The Iranian surprise

29 Jun, 2005

The outcome of last Friday's run-off election for Iran's presidency has come as an unsettling surprise for most outsiders, especially the Western countries. Some of them had genuinely believed that the chief concern of the Iranian people was social liberalisation, and hence had predicted that either the moderate cleric and two-time former president Ali Akbar Hashemi Rafsanjani or a liberal reformist, Mostafa Moin, would win the election.
Rafsanjani had carefully projected his new image as a moderate who wanted to prevent "extremism" from perpetuating its hold on power and also to improve relations with the US. In the event, a relatively little known hard-liner, Mahmood Ahmadinejad, emerged as close winner alongside Rafsanjani, with neither having the mandatory 50 percent of the vote. Moin finished at a distant fifth position and another reformist, Mehdi Karoubi, at third.

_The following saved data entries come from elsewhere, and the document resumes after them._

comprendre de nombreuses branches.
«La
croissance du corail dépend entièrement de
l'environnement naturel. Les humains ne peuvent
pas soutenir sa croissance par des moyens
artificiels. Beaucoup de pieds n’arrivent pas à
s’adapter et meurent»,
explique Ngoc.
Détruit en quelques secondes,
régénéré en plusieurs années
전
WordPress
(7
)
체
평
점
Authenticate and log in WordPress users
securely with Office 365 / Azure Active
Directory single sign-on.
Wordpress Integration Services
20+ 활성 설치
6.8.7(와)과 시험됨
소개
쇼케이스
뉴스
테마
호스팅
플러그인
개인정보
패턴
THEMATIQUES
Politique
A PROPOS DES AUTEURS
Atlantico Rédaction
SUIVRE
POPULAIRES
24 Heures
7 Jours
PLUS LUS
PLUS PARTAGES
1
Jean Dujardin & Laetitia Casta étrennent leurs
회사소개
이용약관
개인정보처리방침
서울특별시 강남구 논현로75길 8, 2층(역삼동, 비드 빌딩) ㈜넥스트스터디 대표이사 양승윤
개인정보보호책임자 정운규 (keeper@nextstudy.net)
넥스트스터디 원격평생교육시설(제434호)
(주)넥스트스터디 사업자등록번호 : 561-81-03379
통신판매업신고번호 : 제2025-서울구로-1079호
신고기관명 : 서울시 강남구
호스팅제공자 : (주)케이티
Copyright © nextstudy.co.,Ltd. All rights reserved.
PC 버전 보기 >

In the run-off, Ahmadinejad took an impressive lead over his rival Rafsanjani winning above 61 percent votes. It is true that, as some Western critics of the Iranian regime have been pointing out, the country's electoral system is a lot less than perfect.
An unelected body, Guardians Council, comprising representatives of the religious establishment, has the authority to disqualify candidates. Nonetheless, the election process itself is generally regarded to be fair, the defeated candidates criticism notwithstanding.
Had the social-political openness issue been of primary importance to the Iranian people they could have elected a pro-reform president from among a long list of candidates. In fact, even though US Defence Secretary Donald Rumsfeld has dismissed Ahmadinejad's election as illegitimate, he inadvertently acknowledged the vitality of the system in offering his guess that "over time, the young people and the women will find him, as well as his masters, unacceptable."
For now the Iranian people have found Ahmadinejad to be acceptable as president because of his sincerity as reflected in his simple lifestyle, and the promises that he would fight corruption and redistribute the country's oil wealth. Indeed issues like these play a decisive role in the electoral politics of most countries.
Social freedoms, of course, are no less important. In fact, the outgoing President Mohammed Khatami's government won two terms on the basis of his pro-reform agenda. The president-elect seems to be aware of both internal and external pressures not to reverse that process.
He held out the assurance at his maiden press conference on Sunday that his government would be that of "peace and moderation" and "no extremism will be acceptable in a popular government." He also told a female questioner, surely to the relief of many anxious Iranian women, that deciding the dress code is not his job as president.
Some Western countries have reacted badly to the Iranian people's choice. Rumsfeld's outburst though completely unjustified, is in line with his government's blatant arrogance. So is the Israeli Foreign Minister Silvan Shalom's statement that his country does not consider the election to be democratic and that "the international community must, more than before, formulate a unified and stern policy towards Iran."
Unfortunately, the EU Justice Commissioner Franco Frattini, too, made a provocative statement, threatening to freeze talks with Iran if the EU did not get a commitment from the new president on human rights and the nuclear issue. Understandably, Ahmadinejad responded by accusing the EU of high-handedness. He also said at his first press conference that his country does not really need to "restore" relations with the US.
Which is not an entirely empty boast as far as the economy is concerned, given the fact that Iran, being the world's fourth largest oil exporter, does not depend on foreign assistance offered by American-controlled donor agencies.
However, he was more careful in commenting on his country's nuclear programme. While reiterating Iran's usual arguments about its right to nuclear energy for peaceful purposes, he averred that it was in his country's interest to continue talks with the European Union.
As a matter of fact, so far as Iran's nuclear policy is concerned, the president has a limited influence over it; it is decided by the Supreme Leader Ayatollah Khamenei and some other important clerics around him.
This religious establishment is believed to be amenable to resolving the issue through talks with the three big EU countries: Britain, France and Germany. Despite a rough start, therefore, Iran under Ahmadinejad may yet establish a smooth relationship with the EU, though it may continue to irk Washington and its protégé, Israel.